Virginia state delegates, senators, and congressmen looking to hold onto their seats got major news Monday, as Gov. Bob McDonnell announced the creation of an independent bipartisan redistricting commission to guide the process that will take place later this year.

The commission, tasked with crafting redistricting plans based on newly released data from the U.S. Census, will be chaired by longtime Virginia political analyst Bob Holsworth, founder of the nonpartisan political blog Virginia Tomorrow.

It is comprised of 11 members drawn from the fields of business, government service, and academia, who will pass along recommendations to the General Assembly, which must convene to hash out plans after complete Census data is released sometime in February.           

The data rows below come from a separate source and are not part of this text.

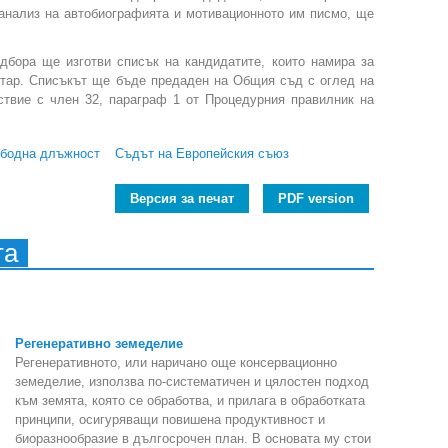
анализ на автобиографията и мотивационното им писмо, ще
дбора ще изготви списък на кандидатите, които намира за
етар. Списъкът ще бъде предаден на Общия съд с оглед на
ствие с член 32, параграф 1 от Процедурния правилник на
ободна длъжност
Съдът на Европейския съюз
Версия за печат
PDF version
та
Регенеративно земеделие
Регенеративното, или наричано още консервационно
земеделие, използва по-систематичен и цялостен подход
към земята, която се обработва, и прилага в обработката
принципи, осигуряващи повишена продуктивност и
биоразнообразие в дългосрочен план. В основата му стои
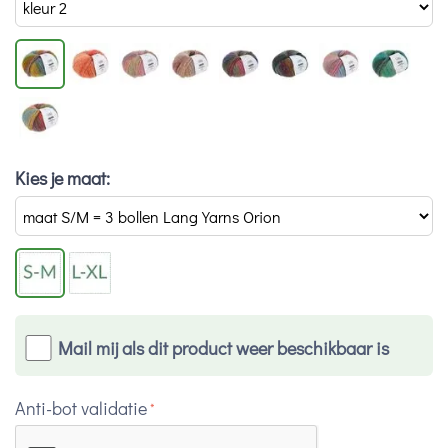
Kies je maat:
Mail mij als dit product weer beschikbaar is
Anti-bot validatie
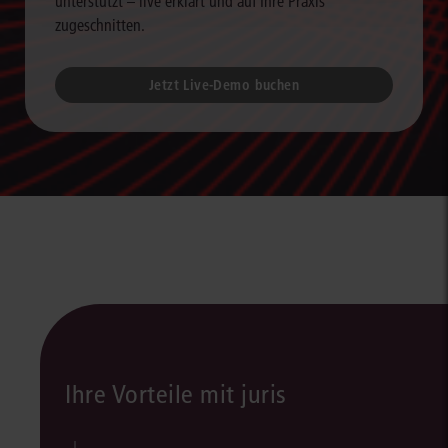
unterstützt – live erklärt und auf Ihre Praxis
zugeschnitten.
Jetzt Live-Demo buchen
Ihre Vorteile mit juris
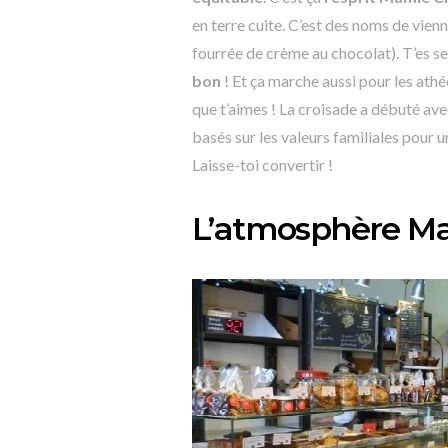
en terre cuite. C’est des noms de vien
fourrée de crème au chocolat). T’es s
bon
! Et ça marche aussi pour les athé
que t’aimes ! La croisade a débuté ave
basés sur les valeurs familiales pour u
Laisse-toi convertir !
L’atmosphère Ma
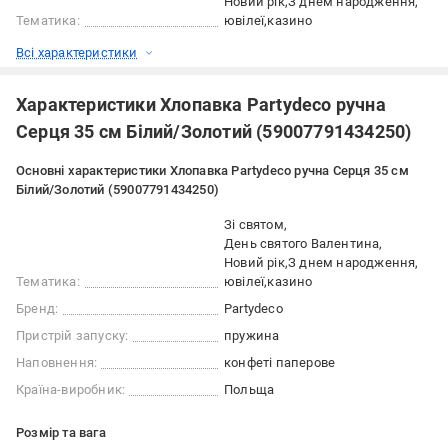
Новий рік
З днем народження
Тематика:
ювілеї
казино
Всі характеристики
Характеристики Хлопавка Partydeco ручна
Серця 35 см Білий/Золотий (59007791434250)
Основні характеристики Хлопавка Partydeco ручна Серця 35 см
Білий/Золотий (59007791434250)
Зі святом
День святого Валентина
Новий рік
З днем народження
Тематика:
ювілеї
казино
Бренд:
Partydeco
Пристрій запуску:
пружина
Наповнення:
конфеті паперове
Країна-виробник:
Польща
Розмір та вага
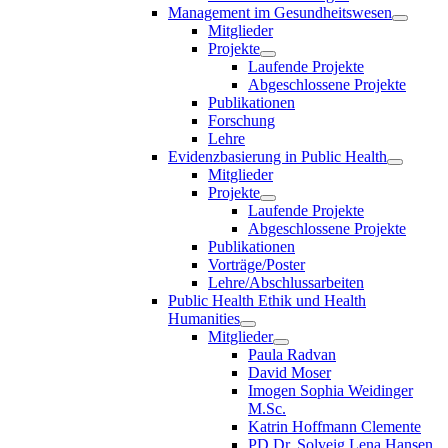
Management im Gesundheitswesen
Mitglieder
Projekte
Laufende Projekte
Abgeschlossene Projekte
Publikationen
Forschung
Lehre
Evidenzbasierung in Public Health
Mitglieder
Projekte
Laufende Projekte
Abgeschlossene Projekte
Publikationen
Vorträge/Poster
Lehre/Abschlussarbeiten
Public Health Ethik und Health
Humanities
Mitglieder
Paula Radvan
David Moser
Imogen Sophia Weidinger
M.Sc.
Katrin Hoffmann Clemente
PD Dr. Solveig Lena Hansen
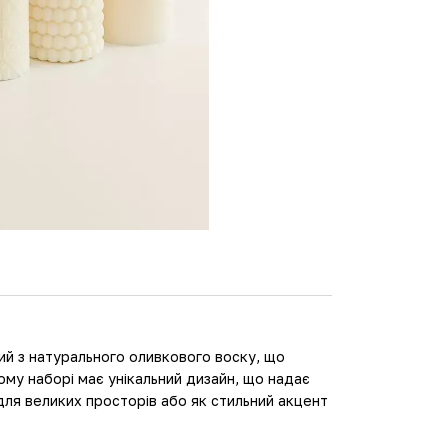
ий з натурального оливкового воску, що
ьому наборі має унікальний дизайн, що надає
для великих просторів або як стильний акцент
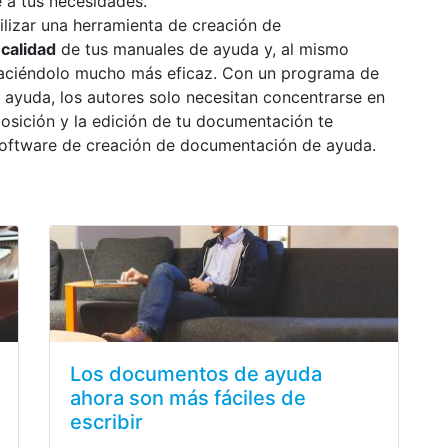
 a tus necesidades.
ilizar una herramienta de creación de
 calidad
de tus manuales de ayuda y, al mismo
ciéndolo mucho más eficaz. Con un programa de
ayuda, los autores solo necesitan concentrarse en
posición y la edición de tu documentación te
oftware de creación de documentación de ayuda.
Los documentos de ayuda
ahora son más fáciles de
escribir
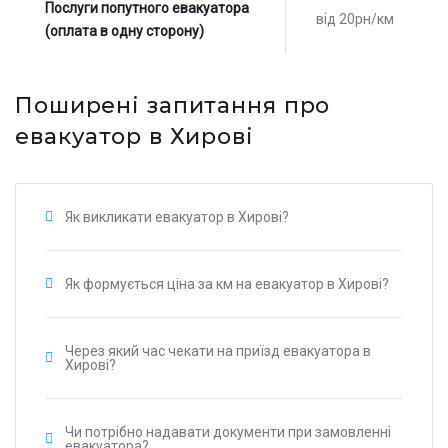
Послуги попутного евакуатора
від 20рн/км
(оплата в одну сторону)
Поширені запитання про
евакуатор в Хирові
Як викликати евакуатор в Хирові?
Як формується ціна за км на евакуатор в Хирові?
Через який час чекати на приїзд евакуатора в
Хирові?
Чи потрібно надавати документи при замовленні
евакуатора?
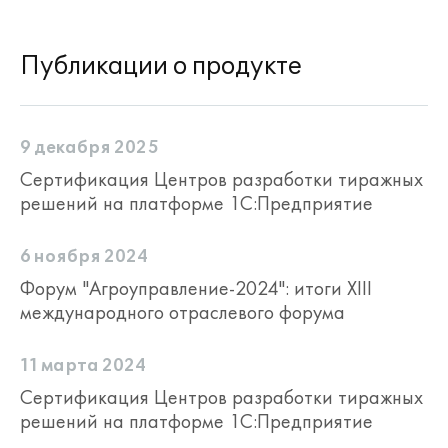
Публикации о продукте
9 декабря 2025
Сертификация Центров разработки тиражных
решений на платформе 1С:Предприятие
6 ноября 2024
Форум "Агроуправление-2024": итоги XIII
международного отраслевого форума
11 марта 2024
Сертификация Центров разработки тиражных
решений на платформе 1С:Предприятие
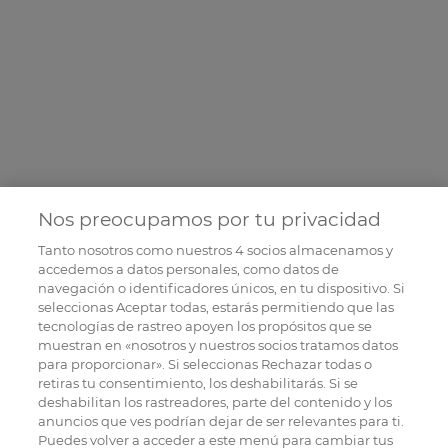
Nos preocupamos por tu privacidad
Tanto nosotros como nuestros
4
socios almacenamos y
accedemos a datos personales, como datos de
navegación o identificadores únicos, en tu dispositivo. Si
seleccionas Aceptar todas, estarás permitiendo que las
tecnologías de rastreo apoyen los propósitos que se
muestran en «nosotros y nuestros socios tratamos datos
para proporcionar». Si seleccionas Rechazar todas o
retiras tu consentimiento, los deshabilitarás. Si se
deshabilitan los rastreadores, parte del contenido y los
anuncios que ves podrían dejar de ser relevantes para ti.
Puedes volver a acceder a este menú para cambiar tus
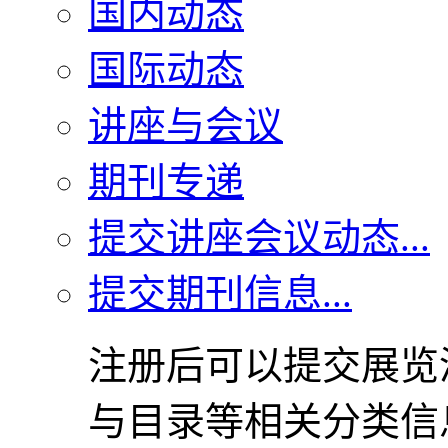
国内动态
国际动态
讲座与会议
期刊专递
提交讲座会议动态...
提交期刊信息...
注册后可以提交展览
与目录等相关分类信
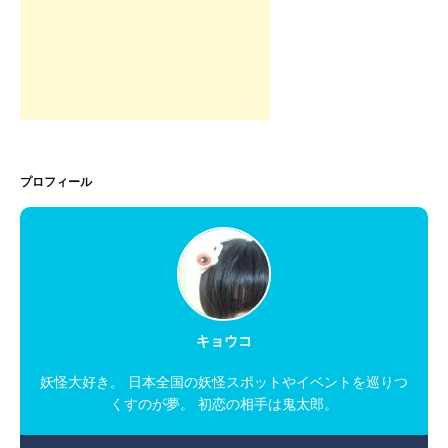
プロフィール
キョウコ
妖怪大好き。 日本全国の妖怪スポットやイベントを巡りつ
くすのが夢。 初恋の相手は鬼太郎。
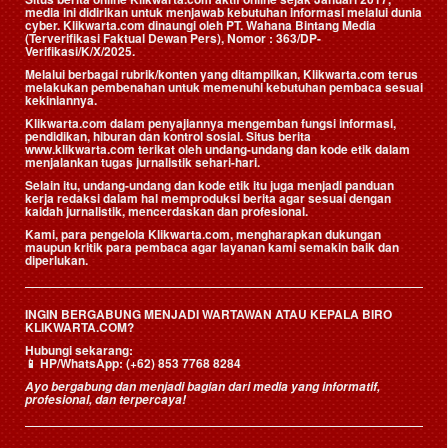
media ini didirikan untuk menjawab kebutuhan informasi melalui dunia
cyber. Klikwarta.com dinaungi oleh
PT. Wahana Bintang Media
(Terverifikasi Faktual Dewan Pers)
, Nomor : 363/DP-
Verifikasi/K/X/2025.
Melalui berbagai rubrik/konten yang ditampilkan, Klikwarta.com terus
melakukan pembenahan untuk memenuhi kebutuhan pembaca sesuai
kekiniannya.
Klikwarta.com dalam penyajiannya mengemban fungsi informasi,
pendidikan, hiburan dan kontrol sosial. Situs berita
www.klikwarta.com terikat oleh undang-undang dan kode etik dalam
menjalankan tugas jurnalistik sehari-hari.
Selain itu, undang-undang dan kode etik itu juga menjadi panduan
kerja redaksi dalam hal memproduksi berita agar sesuai dengan
kaidah jurnalistik, mencerdaskan dan profesional.
Kami, para pengelola Klikwarta.com, mengharapkan dukungan
maupun kritik para pembaca agar layanan kami semakin baik dan
diperlukan.
INGIN BERGABUNG MENJADI WARTAWAN ATAU KEPALA BIRO
KLIKWARTA.COM?
Hubungi sekarang:
📱
HP/WhatsApp:
(+62) 853 7768 8284
Ayo bergabung dan menjadi bagian dari media yang informatif,
profesional, dan terpercaya!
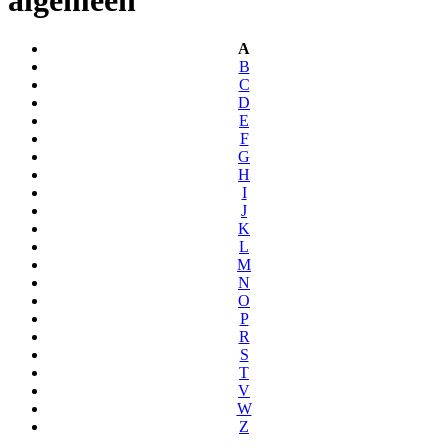
A
B
C
D
E
F
G
H
I
J
K
L
M
N
O
P
R
S
T
V
W
Z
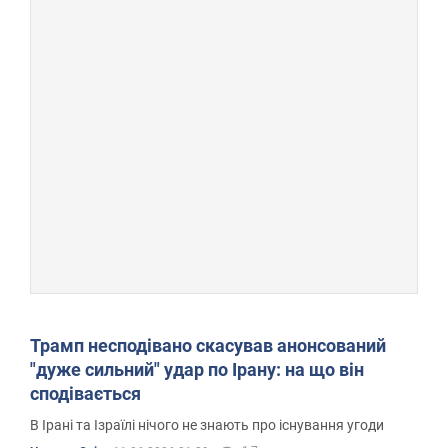
Трамп несподівано скасував анонсований
"дуже сильний" удар по Ірану: на що він
сподівається
В Ірані та Ізраїлі нічого не знають про існування угоди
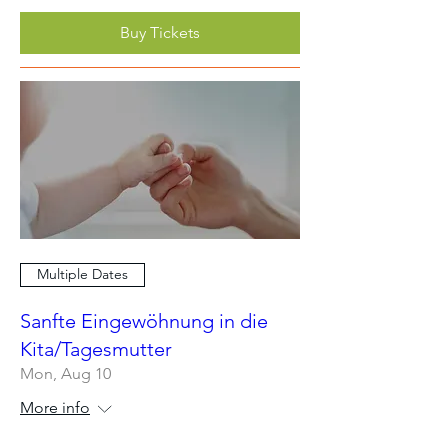
Buy Tickets
Multiple Dates
Sanfte Eingewöhnung in die
Kita/Tagesmutter
Mon, Aug 10
More info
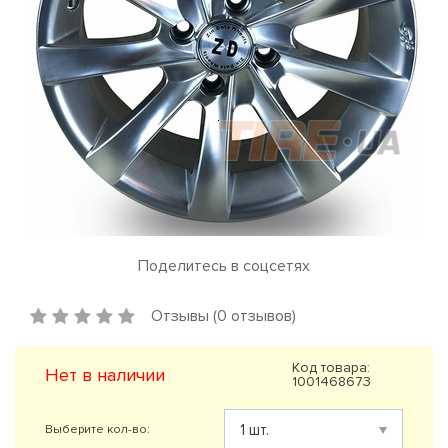
Поделитесь в соцсетях
Отзывы (0 отзывов)
Код товара:
Нет в наличии
1001468673
Выберите кол-во:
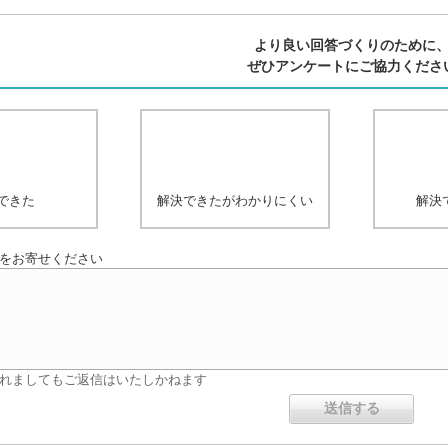
より良い回答づくりのために
ぜひアンケートにご協力くださ
できた
解決できたがわかりにくい
解決
をお寄せください
れましてもご返信はいたしかねます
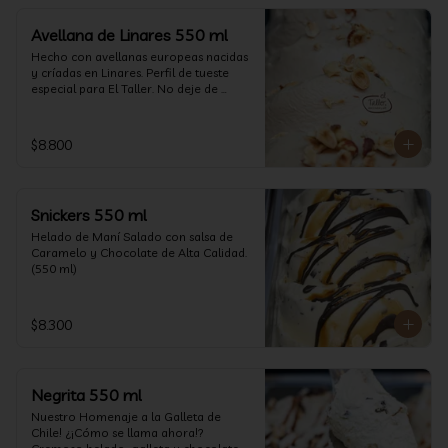
Avellana de Linares 550 ml
Hecho con avellanas europeas nacidas 
y críadas en Linares. Perfil de tueste 
especial para El Taller. No deje de 
probarlo! (550 ml)
$8.800
Snickers 550 ml
Helado de Maní Salado con salsa de 
Caramelo y Chocolate de Alta Calidad. 
(550 ml)
$8.300
Negrita 550 ml
Nuestro Homenaje a la Galleta de 
Chile! ¿¡Cómo se llama ahora!? 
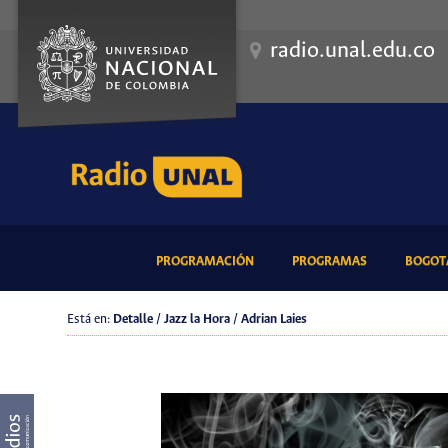
radio.unal.edu.co
(CURRENT)
(CURRENT)
PROGRAMACIÓN
PROGRAMAS
BOGOTÁ
Está en:
Detalle / Jazz la Hora / Adrian Laies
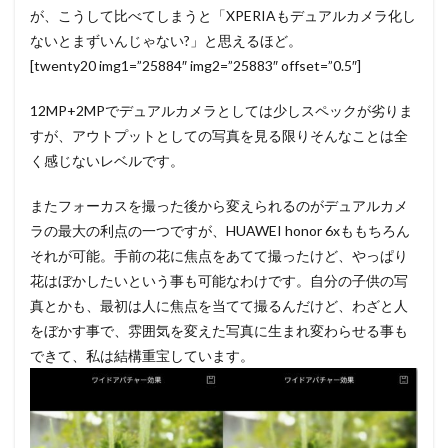
が、こうして比べてしまうと「XPERIAもデュアルカメラ化し
ないとまずいんじゃない?」と思えるほど。
[twenty20 img1=”25884″ img2=”25883″ offset=”0.5″]
12MP+2MPでデュアルカメラとしては少しスペックが劣りま
すが、アウトプットとしての写真を見る限りそんなことは全
く感じないレベルです。
またフォーカスを撮った後から変えられるのがデュアルカメ
ラの最大の利点の一つですが、HUAWEI honor 6xももちろん
それが可能。手前の花に焦点をあてて撮ったけど、やっぱり
花はぼかしたいという事も可能なわけです。自分の子供の写
真とかも、最初は人に焦点を当てて撮るんだけど、わざと人
をぼかす事で、雰囲気を変えた写真に生まれ変わらせる事も
できて、私は結構重宝しています。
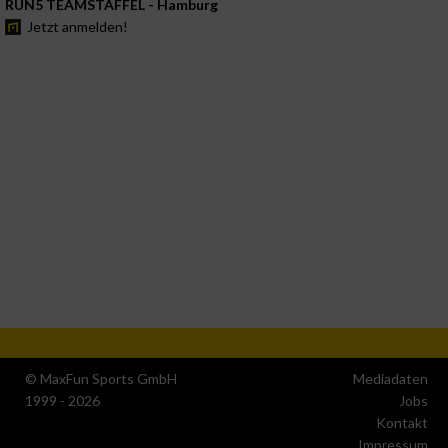
RUN5 TEAMSTAFFEL - Hamburg
Jetzt anmelden!
© MaxFun Sports GmbH
Mediadaten
1999 - 2026
Jobs
Kontakt
Impressum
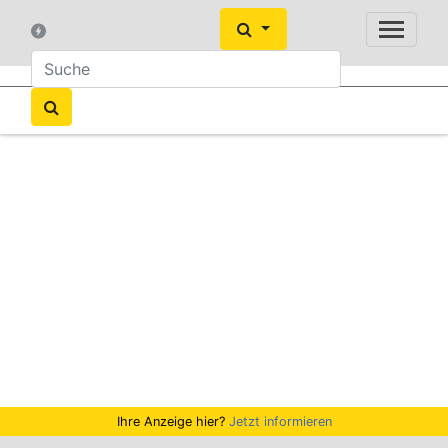
Ihre Anzeige hier?
Jetzt informieren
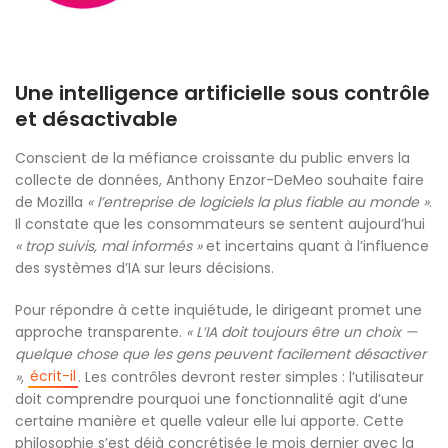
Une intelligence artificielle sous contrôle
et désactivable
Conscient de la méfiance croissante du public envers la
collecte de données, Anthony Enzor-DeMeo souhaite faire
de Mozilla
« l’entreprise de logiciels la plus fiable au monde »
.
Il constate que les consommateurs se sentent aujourd’hui
« trop suivis, mal informés »
et incertains quant à l’influence
des systèmes d’IA sur leurs décisions.
Pour répondre à cette inquiétude, le dirigeant promet une
approche transparente.
« L’IA doit toujours être un choix —
quelque chose que les gens peuvent facilement désactiver
écrit-il
»
,
. Les contrôles devront rester simples : l’utilisateur
doit comprendre pourquoi une fonctionnalité agit d’une
certaine manière et quelle valeur elle lui apporte. Cette
philosophie s’est déjà concrétisée le mois dernier avec la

“As Virginia redraws its legislative districts later this year, the process should take place in a manner that is fair and open,” McDonnell said. “Legislative districts should be drawn in a way that reflects commonsense geographic boundaries and communities of interests as required by law.”

Redistricting plans, which legislators often design to protect incumbents, face the prospect of passing through a divided state legislature; Democrats control the Senate and Republicans hold a majority in the House.

State Sen. Janet Howell, D-Fairfax, who chairs the Senate’s Privileges and Elections Committee, was skeptical of talk of a bipartisan commission last month, pointing out that the governor declined to support an effort in the Senate last year to create such a commission despite a campaign promise of ensuring bipartisan citizen involvement in the process.

One Northern Virginia legislator likely keeping a close eye on the process that will unfold later this year is Rep. Gerald Connolly, a Democrat, who won reelection to a second term by less than 1,000 votes over Republican challenger Keith Fimian.

All 140 members of the General Assembly are up for re-election in the fall.

Any changes Virginia makes to its districts must be approved by the Justice Department under the Voting Rights Act of 1965.